EVALUATION OF WITNESSES AND EVIDENCE
[64] The plaintiff on various occasions became emotional in the witness stand, especially when he testified that his children could also have been hurt.
[65] He was extremely upset during cross examination when it was put to him that he had deserted his children and that he was heavily intoxicated on the night in question. As stated.supra the plaintiff readily made several concessions.
[66] Although the plaintiff is clearly an extremely emotional and excitable person, he did not come across as being dishonest. The plaintiffs evidence is, in any event, to a large extent corroborated by the evidence of Mr Vallance and Dr Badenhorst.
[67] Mr Vallance and Dr Badenhorst do not have any personal interest in the matter. They both made a favourable impression and I do not hesitate to accept their evidence.
[68] Prior to dealing with the evidence presented on behalf of the defendants, it is disconcerting that various portions of the defendants' version that was put to the plaintiff, was not confirmed by the three witnesses called on behalf of the defendant.
[69] Although none of the three witnesses saw the plaintiff entering the Estate in Mr. Bull's vehicle, this was put as a fact to the plaintiff. None of the witnesses could confirm that the plaintiffs children were left at Mr. Bull's house, yet again this was put as a fact to the plaintiff.
[70] Surely these versions were obtained from the defendants' witnesses. This clear disparity between the version put to the plaintiff and the testimony of the witnesses on behalf of the defendants, already places a question mark on the reliability of their evidence.
[71] As a witness, Mr van Zyl created a good impression on the court. The same could not be said of Mr van der Merwe and Ms Immelman. Instead of merely conveying the events of the evening, their evidence was tailored to put the plaintiff in the worst possible light. The fact that they did not hesitate to call Dr Badenhorst a liar, does not stand them in good stead.
[72] There are various contradictions between the evidence of the three witnesses. Where exactly the danger tape was erected, is but one. Mr van der Merwe testified that he saw the plaintiff fell into the manhole whereas Ms Immelman testified that he was walking behind her and that she saw the plaintiff standing in the manhole. Mr van der Merwe testified that the danger tape was torn, whereas Ms Immelman testified that the plaintiff was with his back against the danger tape.
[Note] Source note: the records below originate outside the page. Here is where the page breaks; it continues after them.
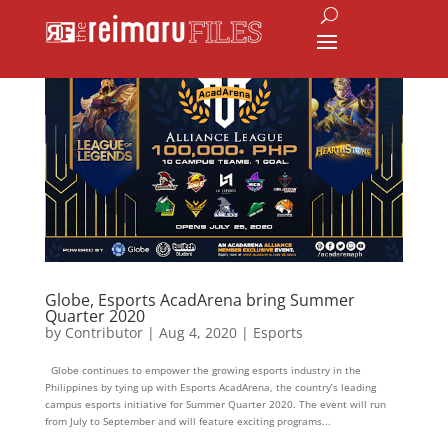
Globe, Esports AcadArena bring Summer
Quarter 2020
by
Contributor
|
Aug 4, 2020
|
Esports
Globe continues to empower the growing esports industry in the
Philippines by tying up with Esports AcadArena, the country’s leading
campus esports initiative for Summer Quarter 2020. The event will run
from July to September and will feature exciting programs...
[73] How the plaintiff could have walked backwards before he fell into the manhole, is inconceivable. The plaintiffs evidence that he had his children with him and therefore did not become intoxicated, is probable and makes sense. Why would he, on the defendant’s version, leave his children behind when he decided to leave the function. The plaintiffs children were, according to Mr Vallance, in the plaintiffs vehicle when they drove to Dr Badenhorst. How and when did the children get into the vehicle, if they were not in the plaintiffs company?
[74] I do not intent to deal with all the discrepancies and improbabilities in the evidence presented on behalf of the defendants. Suffice to say that the version of the defendants is rejected.
[75] In the premises, I find that the man hole was on the evening of 31 December 2011 as depicted on the photos taken by Mr Vallance.
[76] It is trite law that a person who creates a situation which could cause a foreseeable injury to another person's property or person, should take reasonable steps to guard against such occurrence. [See inter aiia\ Minister of Safety and Security v Van Duivenboden 2002 (6) SA 431 SCA) Once a party fails to take such reasonable steps, such party is negligent and liable for the damages suffered by the injured person.
[77] The onus is on the plaintiff to allege and prove the requirements set out supra. In view of the factual findings supra, I am satisfied that the plaintiff proved the defendants’ negligence on a balance of probabilities.
ORDER
In the premises I grant the following:
1. The defendants are liable to pay to the plaintiffs proven damages.
2. The defendants are ordered to pay the costs of the suit, which costs include the costs of Mr Vallance and Dr Badenhorst as contemplated in paragraph 2 of the “Tariff of Allowances payable to witnesses in a Civil Case.”
(GNR 394 of April 2008 published in GG 30953.